Tzu-Ching Meng
Academia Sinica, Taiwan
Title: Structural analysis of PTPN3-p38y interactions by chemical cross-linking coupled with mass spectrometry
Biography
Biography: Tzu-Ching Meng
Abstract
Purpose: Protein tyrosine phosphatase N3 (PTPN3) and mitogen-activated protein kinase p38y coordinae to promote Ras-induced oncegenesis. Structural analysis of PTPN3-p38y complex is a challenging task by using traditional x-ray crystallography. Therefore, chemical cross-linking coupled with mass spectrometry (CX-MS) has been developed as an alternative method to solve this obstacle. Experimental description: Through covalent linkage of two spatially proximate residues within a single or between two polypeptide chains, the CX-MS approach provides structural insights into the flexible regions of proteins under any circumstances amenable to analysis.
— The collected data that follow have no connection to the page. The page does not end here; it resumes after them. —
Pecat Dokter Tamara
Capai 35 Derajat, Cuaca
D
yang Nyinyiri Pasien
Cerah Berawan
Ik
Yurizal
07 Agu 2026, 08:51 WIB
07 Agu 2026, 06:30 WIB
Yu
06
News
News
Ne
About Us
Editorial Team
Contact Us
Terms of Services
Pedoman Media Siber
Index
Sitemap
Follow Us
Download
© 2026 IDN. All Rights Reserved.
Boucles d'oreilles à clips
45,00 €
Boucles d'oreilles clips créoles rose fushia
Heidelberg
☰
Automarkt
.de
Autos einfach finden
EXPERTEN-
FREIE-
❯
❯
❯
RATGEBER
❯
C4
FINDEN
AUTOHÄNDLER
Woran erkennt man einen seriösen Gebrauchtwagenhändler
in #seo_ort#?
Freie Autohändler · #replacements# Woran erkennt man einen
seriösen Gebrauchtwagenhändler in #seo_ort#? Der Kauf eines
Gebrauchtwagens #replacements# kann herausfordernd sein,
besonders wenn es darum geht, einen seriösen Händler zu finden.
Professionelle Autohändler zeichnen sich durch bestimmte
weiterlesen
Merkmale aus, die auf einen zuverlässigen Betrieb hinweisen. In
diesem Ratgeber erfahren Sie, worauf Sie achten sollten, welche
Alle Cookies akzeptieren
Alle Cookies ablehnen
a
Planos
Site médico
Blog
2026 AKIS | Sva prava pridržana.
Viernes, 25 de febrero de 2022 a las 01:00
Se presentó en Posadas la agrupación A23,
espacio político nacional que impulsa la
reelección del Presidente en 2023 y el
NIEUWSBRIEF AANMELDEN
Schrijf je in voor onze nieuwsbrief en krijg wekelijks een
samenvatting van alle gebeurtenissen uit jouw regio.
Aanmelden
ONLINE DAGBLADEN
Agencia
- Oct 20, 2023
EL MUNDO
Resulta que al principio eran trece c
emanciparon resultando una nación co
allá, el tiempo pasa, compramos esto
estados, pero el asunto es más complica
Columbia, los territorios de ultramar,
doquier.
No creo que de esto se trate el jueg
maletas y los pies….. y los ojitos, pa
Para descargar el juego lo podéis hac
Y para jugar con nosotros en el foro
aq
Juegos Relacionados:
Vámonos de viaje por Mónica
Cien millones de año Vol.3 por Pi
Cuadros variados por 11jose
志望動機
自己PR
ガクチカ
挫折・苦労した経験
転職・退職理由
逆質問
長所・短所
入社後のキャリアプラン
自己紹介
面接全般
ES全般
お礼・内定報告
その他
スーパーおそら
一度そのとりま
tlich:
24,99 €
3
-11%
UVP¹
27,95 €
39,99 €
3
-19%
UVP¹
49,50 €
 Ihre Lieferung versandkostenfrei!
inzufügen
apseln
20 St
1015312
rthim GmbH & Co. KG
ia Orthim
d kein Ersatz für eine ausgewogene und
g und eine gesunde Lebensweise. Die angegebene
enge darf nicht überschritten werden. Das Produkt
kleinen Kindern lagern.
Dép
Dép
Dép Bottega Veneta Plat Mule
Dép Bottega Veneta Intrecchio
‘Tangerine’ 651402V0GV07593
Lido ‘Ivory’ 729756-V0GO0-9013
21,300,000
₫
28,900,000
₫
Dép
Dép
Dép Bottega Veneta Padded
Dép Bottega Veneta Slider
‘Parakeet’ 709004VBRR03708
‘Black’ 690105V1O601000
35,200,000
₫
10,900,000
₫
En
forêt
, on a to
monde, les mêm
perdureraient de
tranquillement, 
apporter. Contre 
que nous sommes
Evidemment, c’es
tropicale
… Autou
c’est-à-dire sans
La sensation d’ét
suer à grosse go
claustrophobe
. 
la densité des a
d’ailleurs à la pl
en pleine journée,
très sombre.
Conventionally, mapping of the protein-protein interaction sites relies on the coupling of lysine residues on the surface. Together with the distance restraint of the selected cross-linker, the segments of interaction surface can be determined. Results: Employing this method, we have mapped the contact interfaces of the PTPN3-p38y complex. Our finding of the solution structure indicated that the catalytic domain of PTPN3 interacts with the activation loop of phosphorylated p38y, illustrating how PTPN3-mediated dephosphorylation of p38y takes place. The CX-MS approach further demonstrated that the PDZ domain of PTPN3 recruits the PDZ-binding motif of p38y, thus stabilizing the active-state complex of PTPN3-p38y. Moreover, the CX-MS analysis defined the autoinhibitory characteristic of the PDZ domain in PTPN3 in the absence of p38y. Conclusions: By combining other approaches such as small-angle x-ray scattering (SAXA) and crystal structure of PTPN3-phospho-p38y peptide, the CX-MS method generates considerable insights into the architecture of the phosphatase-kinase complex assembly.